Scientists at Wright State University and the Air Force Institute of Technology (AFIT) are conducting an experimental project at Wright-Patterson Air Force Base (WPAFB) to demonstrate how wetlands can help clean up the environment by removing toxic compounds from the groundwater and soil.
“Our findings show that microbes are destroying very toxic chlorinated, organic compounds in our research site,” said Abinash Agrawal, Ph.D., an associate professor in Wright State’s Department of Earth and Environmental Sciences and principal researcher of the wetland project. “Many wetlands have been established by scientists throughout America to control sediments and nutrients, but ours is the only wetland that I am aware of that has been established to investigate destruction of toxic organic compounds.”
Agrawal said the goal of this project has significant economic implications. “Chlorinated organic compounds are widespread groundwater contaminants that cause most of the groundwater pollution in this country,” he explained. “This contamination affects drinking water quality at hundreds of thousands of sites in the United States. Since the cost of cleaning up these sites by existing techniques range in tens of billions of dollars, a passive treatment approach by natural processes using the wetland is a cost-effective approach for groundwater remediation and site cleanup.”
Agrawal works closely with Michael Shelley, Ph.D., a professor of environmental science and engineering at AFIT, and with James Amon, Ph.D., a Wright State professor emeritus of biological science, in this cooperative venture between Wright State and AFIT.
“In humans, our kidneys function to filter out the toxins from our body, and we are finding the wetland to be nature’s kidneys that filter out toxic pollutants present in the water passing through it,” explained Agrawal, a biogeochemist with more than 15 years of experience in studying the environment, particularly wetlands, water quality, and groundwater contamination.
According to Shelley, “The wetlands are really nature’s way of cleaning up many contaminants.”
This experimental wetland research site is a small 70-by-100-foot parcel in Area C at the Air Force base. The project started in 1999 with conversion of the vacant land into a wetland marsh, dominated by standing water and brush and sponsored and funded by several government agencies.
The contaminated water in the experimental wetland flows upwards to optimize the treatment process. Some 200 monitoring points have been established within the wetland, and a team of scientists from diverse disciplines is investigating the process of pollutant destruction in the shallow soil and groundwater.
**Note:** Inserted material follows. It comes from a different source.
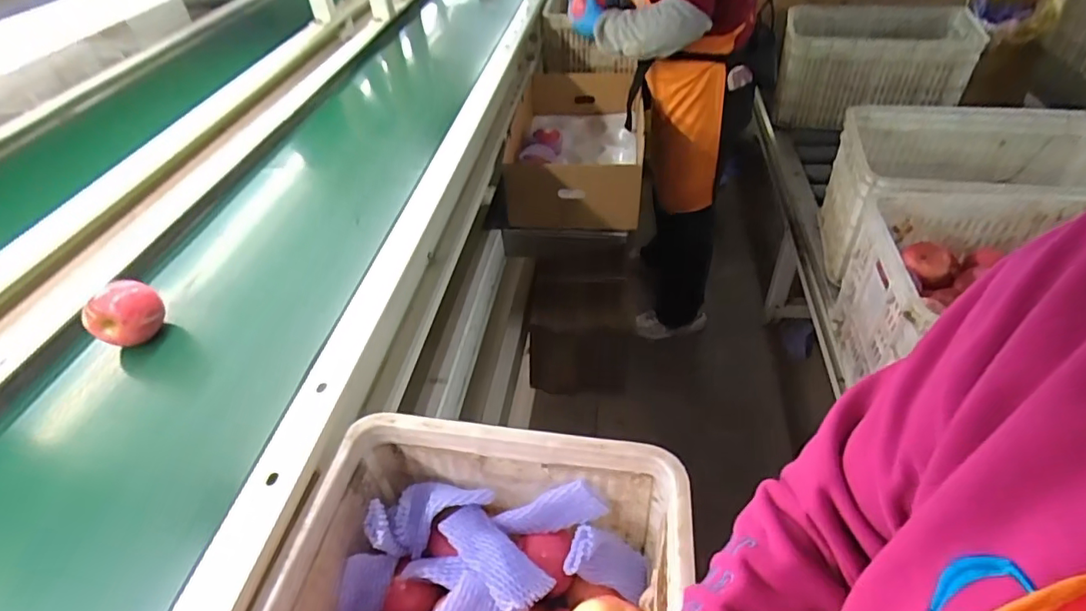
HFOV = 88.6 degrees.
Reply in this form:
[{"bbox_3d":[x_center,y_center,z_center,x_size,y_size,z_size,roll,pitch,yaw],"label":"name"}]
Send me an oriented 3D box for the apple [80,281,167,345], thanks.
[{"bbox_3d":[-0.526,0.010,0.703,0.062,0.064,0.072,14,46,20],"label":"apple"}]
“We are looking at the interactions between microbes and soil and water from a chemical and biological perspective,” Agrawal said. “Microbes are present everywhere in our soil and water, but they are more active in a wetland environment, probably because of the greater availability of food and moisture content these swampy areas possess.”
Agrawal said seed funding for the laboratory work prior to building the wetland research site was provided by the Dayton Area Graduate Studies Institute. Further funding for field research is provided by AFIT annually. The funding for this project started out in the range of $40,000 annually but now involves annual allocations in the $200,000 range, in addition to analytical instruments and support for post-doctoral fellowships.
“Over the years, the grant total the project has received is between $2 and $3 million,” said Shelley, who explained that over time the project would save millions of dollars for the Air Force and billions of dollars for industry across the country.